Aku terpaksa naik podium bersama Tsauban karena dia rewel dan tidak mau ditinggal di bawah bersama ayahnya. Hal ini sempat menjadi sorotan KPUD Jogja, namun karena anakku tidak mengenakan atribut partai maka hal tersebut dapat dimaklumi. Bagi seorang perempuan sekaligus ibu rumah tangga berperan di sektor publik terkadang memang lebih repot bila di banding laki-laki di sektor yang sama. Pembekalan yang diberikan kepada para caleg di Hotel Matahari Jogja tidak dapat kujalani dengan maksimal karena Tsauban tidak bisa kutitipkan dan suamiku harus bekerja di luar kota. Ketika Gerindra mengadakan pelatihan caleg di Cibubur dan Musyawarah Nasional di Jakarta akupun tidak ikut. Meskipun suamiku mengijinkan, berat rasanya meninggalkan anak-anak sampai berhari-hari. Sebenarnya aku juga sudah terbiasa berpisah dengan anak-anak, yaitu bila mereka pergi berlibur ke tempat neneknya. Bahkan dulu Rani kecil yang saat itu belum genap satu tahun pernah kutitipkan ibu Wonosobo selama 3 hari karena aku harus mengurus skripsiku di Jogja. Tapi meninggalkan rutinitas harian demi partai, bagiku bukan lah pengorban yang setimpal dengan risiko yang kutanggung. Aku, perempuan, pergi sendiri lebih dari 3 hari , tanpa muhrim, di lingkungan yang asing, ach rasanya aku malu pada Allah bila tetap nekat pergi.

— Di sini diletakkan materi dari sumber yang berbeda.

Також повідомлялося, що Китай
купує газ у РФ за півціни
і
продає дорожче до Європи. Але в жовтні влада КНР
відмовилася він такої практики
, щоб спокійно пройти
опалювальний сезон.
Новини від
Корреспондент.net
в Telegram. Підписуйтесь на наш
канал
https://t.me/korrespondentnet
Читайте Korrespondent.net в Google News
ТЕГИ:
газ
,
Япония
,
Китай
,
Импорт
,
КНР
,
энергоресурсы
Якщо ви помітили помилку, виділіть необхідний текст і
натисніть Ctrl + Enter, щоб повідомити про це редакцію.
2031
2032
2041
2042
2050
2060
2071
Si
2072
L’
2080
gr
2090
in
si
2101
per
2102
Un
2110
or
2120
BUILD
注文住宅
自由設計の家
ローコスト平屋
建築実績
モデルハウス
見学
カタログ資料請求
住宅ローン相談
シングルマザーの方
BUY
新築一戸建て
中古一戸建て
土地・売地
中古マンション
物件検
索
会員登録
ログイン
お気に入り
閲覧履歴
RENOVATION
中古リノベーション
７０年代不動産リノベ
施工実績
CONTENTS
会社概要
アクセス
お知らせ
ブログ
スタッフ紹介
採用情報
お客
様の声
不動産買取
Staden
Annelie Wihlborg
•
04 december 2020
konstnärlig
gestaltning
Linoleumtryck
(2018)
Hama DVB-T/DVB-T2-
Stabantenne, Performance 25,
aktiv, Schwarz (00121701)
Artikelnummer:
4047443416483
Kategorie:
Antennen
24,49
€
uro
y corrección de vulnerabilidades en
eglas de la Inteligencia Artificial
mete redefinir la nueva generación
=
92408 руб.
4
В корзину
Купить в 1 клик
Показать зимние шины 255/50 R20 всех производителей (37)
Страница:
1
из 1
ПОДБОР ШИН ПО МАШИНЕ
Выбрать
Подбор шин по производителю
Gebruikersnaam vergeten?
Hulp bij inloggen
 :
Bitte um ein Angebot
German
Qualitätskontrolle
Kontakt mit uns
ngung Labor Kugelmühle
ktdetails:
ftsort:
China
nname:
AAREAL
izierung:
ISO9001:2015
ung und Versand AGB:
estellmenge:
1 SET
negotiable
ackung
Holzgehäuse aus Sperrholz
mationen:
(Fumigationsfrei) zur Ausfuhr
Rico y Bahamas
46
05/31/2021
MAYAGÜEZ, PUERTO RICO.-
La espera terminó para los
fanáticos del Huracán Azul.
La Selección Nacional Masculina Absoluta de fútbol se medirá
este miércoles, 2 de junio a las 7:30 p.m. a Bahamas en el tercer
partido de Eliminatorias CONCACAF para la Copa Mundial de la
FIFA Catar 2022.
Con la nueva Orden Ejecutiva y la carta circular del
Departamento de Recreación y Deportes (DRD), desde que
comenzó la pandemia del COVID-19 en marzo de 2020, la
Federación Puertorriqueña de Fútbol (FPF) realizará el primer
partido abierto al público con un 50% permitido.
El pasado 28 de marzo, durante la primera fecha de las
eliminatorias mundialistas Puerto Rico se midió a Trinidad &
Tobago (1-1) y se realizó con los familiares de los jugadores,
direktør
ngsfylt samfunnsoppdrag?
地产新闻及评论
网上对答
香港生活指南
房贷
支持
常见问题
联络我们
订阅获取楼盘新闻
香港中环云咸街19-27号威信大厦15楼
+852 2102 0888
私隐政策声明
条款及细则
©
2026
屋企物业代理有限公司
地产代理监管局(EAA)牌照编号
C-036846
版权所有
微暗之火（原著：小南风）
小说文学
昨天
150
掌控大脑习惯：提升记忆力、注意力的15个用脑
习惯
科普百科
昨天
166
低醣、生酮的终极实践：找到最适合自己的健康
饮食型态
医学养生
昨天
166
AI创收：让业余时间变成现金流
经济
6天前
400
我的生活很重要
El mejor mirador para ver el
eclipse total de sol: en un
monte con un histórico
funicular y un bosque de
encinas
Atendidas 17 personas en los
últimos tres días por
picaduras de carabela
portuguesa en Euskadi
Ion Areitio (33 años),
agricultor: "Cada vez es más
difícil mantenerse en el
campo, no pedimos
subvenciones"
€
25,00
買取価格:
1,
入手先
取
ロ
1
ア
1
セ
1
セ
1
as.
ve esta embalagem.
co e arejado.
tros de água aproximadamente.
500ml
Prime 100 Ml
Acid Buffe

Kembali ke pemilu, suara yang kuperoleh berdasar data resmi KPU Jogja. Hingga saat ini aku tidak tahu berapa angka yang keluar di KPU pusat, entah tambah atau bahkan berkurang banyak Aku tidak peduli. Aku tahu betapa kacaunya penyelenggaraan pemilu kali ini. Bagi beberapa kalangan suaraku yang menyebar rata, 1 sampai 3 suara hampir di setiap TPS se-DIY menimbulkan rasa heran yang sangat. Bagaimana mungkin, ditengah ketatnya persaingan antar caleg - tanpa kampanye lagi! - aku mendapat suara lumayan. Aku sendiri tidak terkejut, pun bangga karenanya. Biasa saja. Semua Allah yang mengatur dan aku bersyukur karenanya.